Re: An All/Nothing multiverse model
As usual when I ask a question like this, if the answer is available in
a text on logic or elsewhere, please just tell me where to look.
..I'm also interested in the implicit use of time, or sequence, in many
of the ideas discussed here.
For instance you might say that some of your Somethings are
'bitstrings' that could make up one of Bruno's or Jürgen's
worlds/observers. Part of our idea of a string is the convention that
one element comes first, then the second, then the third, et cetera.
However, the information that accounts for that convention is not
contained in the string itself. 'Taking' a Something as a bitstring
involves some degree of external convention.
So my question is, what do you mean when you say "a universe that has a
sequence of successive states that follow a set of fixed rules?" What
could make one state "give rise" to the "next" state? Citing
"causality" just gives a name the problem; it doesn't explain it. And
I don't think introducing a Turing machine helps with this basic
problem, since in any automaton you have rules that say e.g. state X at
time T begets state Y at time T+1, again placing a convention of
sequence (time, here) external to the system itself.
This question doesn't engage with your schema head-on; it's more of a
side detour I've thought of asking about many times on the list; I
thought it might get explained at some point. Well, now I'm asking.
Best regards
Pete
On Dec 17, 2004, at 6:48 PM, Hal Ruhl wrote:
> <snip>
> My interest was to have a dynamic which did not impose any residual
> information on the All. My current view is that each state of that
> dynamic has to be completely independent of the current state. The
> way I describe this is to say that the dynamic is inconsistent. It
> helps this idea if there are kernels that are pairwise inconsistent.

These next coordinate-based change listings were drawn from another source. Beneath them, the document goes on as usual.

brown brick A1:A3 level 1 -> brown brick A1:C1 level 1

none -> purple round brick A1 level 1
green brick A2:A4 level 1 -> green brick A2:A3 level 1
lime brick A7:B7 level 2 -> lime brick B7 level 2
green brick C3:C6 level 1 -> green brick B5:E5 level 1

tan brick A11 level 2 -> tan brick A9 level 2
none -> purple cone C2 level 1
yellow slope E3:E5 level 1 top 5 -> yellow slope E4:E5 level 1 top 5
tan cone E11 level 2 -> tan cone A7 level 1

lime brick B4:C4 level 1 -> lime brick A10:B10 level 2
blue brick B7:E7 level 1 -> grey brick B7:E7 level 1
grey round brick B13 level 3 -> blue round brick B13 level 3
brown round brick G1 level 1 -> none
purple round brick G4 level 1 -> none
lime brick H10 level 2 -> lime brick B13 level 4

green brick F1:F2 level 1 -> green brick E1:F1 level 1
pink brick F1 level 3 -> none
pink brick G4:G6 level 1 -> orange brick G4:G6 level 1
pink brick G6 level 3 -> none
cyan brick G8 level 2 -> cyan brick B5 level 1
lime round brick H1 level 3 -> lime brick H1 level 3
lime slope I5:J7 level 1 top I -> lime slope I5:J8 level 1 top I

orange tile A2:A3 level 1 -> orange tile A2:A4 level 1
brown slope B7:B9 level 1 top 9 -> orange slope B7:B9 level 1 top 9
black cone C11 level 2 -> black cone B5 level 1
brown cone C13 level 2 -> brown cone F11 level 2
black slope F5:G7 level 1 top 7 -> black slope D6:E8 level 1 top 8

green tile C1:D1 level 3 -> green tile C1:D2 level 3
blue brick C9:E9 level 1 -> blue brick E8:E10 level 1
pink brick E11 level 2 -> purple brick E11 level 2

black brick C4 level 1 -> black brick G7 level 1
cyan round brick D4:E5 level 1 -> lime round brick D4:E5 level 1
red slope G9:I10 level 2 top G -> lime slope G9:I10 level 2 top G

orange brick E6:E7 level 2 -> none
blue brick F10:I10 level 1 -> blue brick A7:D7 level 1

> I think that is straight forward enough. If there are kernels that
> are self inconsistent then all the better. Why should they be
> selected out?
>
> Can any of this exclude a universe that has a sequence of successive
> states that follow a set of fixed rules? I think that one must insist
> that the inconsistency permeate every corner of the dynamic i.e. some
> level of external noise impressed on all state sequences.
>
> As to does mathematics contain information, mathematics has the
> potential to erect boundaries so by my definition it is information.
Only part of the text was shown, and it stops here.